Rose parked the Honda some way from the squat brick building and impulsively inspected herself in the rearview mirror. She looked as she always did, only more tired.
Oh, what are you afraid of?
she asked herself angrily.
Another scathing glance from another former lover?

The station waiting room was deserted by the time she entered. Rose pushed through the swinging doors to the track platform. Ray wasn't there either; but Professor Putnam was, coming toward her in the company of Agnes Tattle and a small brown boy whom Rose had never seen before. The three of them walked hand in hand, the boy in the middle. He was hunched under the weight of an enormous backpack.

“Hello!” Rose sang out, waving as vigorously as though Tom, Agnes, and the small brown boy were just dots in the distance.

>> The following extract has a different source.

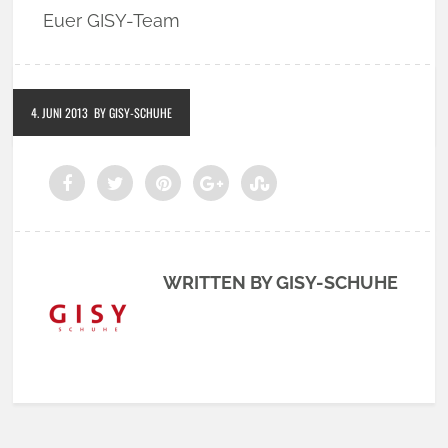
Euer GISY-Team
4. JUNI 2013
BY GISY-SCHUHE
WRITTEN BY GISY-SCHUHE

Agnes waved back and kept walking, while Professor Putnam stopped and stared. The small brown boy, caught between the moving woman and the stationary man, yelped, “Please! You're
stretching
me!”

Agnes immediately dropped the boy's hand, while Professor Putnam stepped forward still grasping the one he held. The child, obviously very sleepy, moved forward with him. They stopped a few feet away from Rose. “Henry,” Professor Putnam said, “I'd like you to meet Rose Callahan. Rose is a friend of your grandmother's and mine from the college.” He smiled then, not at her, but at the top of Henry's head, and Rose thought his smile was simply grand.

“Rose Callahan,” he said, looking now at her, “I'd like you to meet my—my son, Henry Putnam.”

Behind the professor, Ray's train had begun slowly lumbering northward. Rose, however, couldn't bring herself to care. Trains came and trains went, but surely smiling fathers and their small brown sons were eternal.

Rose held out her hand. Henry stared at it briefly with his great blue eyes; then, as though pushed by some unseen adult urging him to mind his manners, he stepped forward and shook it. “I'm very pleased to meet you,” he said, not quite looking at anybody.

 

chapter 8

“So,” Tom said, standing with Henry in the middle of the guest room. “This is your room for as long as you're here.”

Henry looked around at the stodgy furniture and limp curtains and said nothing. Which was pretty much what he'd said since he'd announced to Rose that he was pleased to meet her. Henry, as Tom put it to himself, was choosing to stand mute, as any smart prisoner would who didn't have a clue what was going on.

The one thing the boy had volunteered had been on the ride home. Out of the blue, he'd piped up from the backseat and said, “I know you're not my real father, but my mother said you're nice and I have to be with you because she can't take care of me, because she knows she's going out.”

And then he'd gone mute again.

That was the moment Tom had realized that biology had nothing to do with the right and wrong of this situation. If Henry wasn't biologically his, he was still his in the sense that homeless kittens were his. All his life, Tom had taken in homeless kittens, fed them, had them checked over by vets, found them good homes. It might take him a while to figure out what constituted the equivalent treatment of Henry, but just turning him over to the SPCA—i.e., taking him to social services—was out of the question.

A sigh drifted up from around his knees. As Henry making any sound was big news, Tom hitched up his trousers and squatted down to look him in the eye. The boy's eyes were large, long-lashed, and astoundingly blue—perhaps the one stamp his mother had left on him, although Retesia's eyes had been much, much paler. Henry's froth of tightly curled brown hair might need to be cut or might need to be left alone.
Oh dear,
Tom thought.
Three months of responsibility for the length of this child's hair.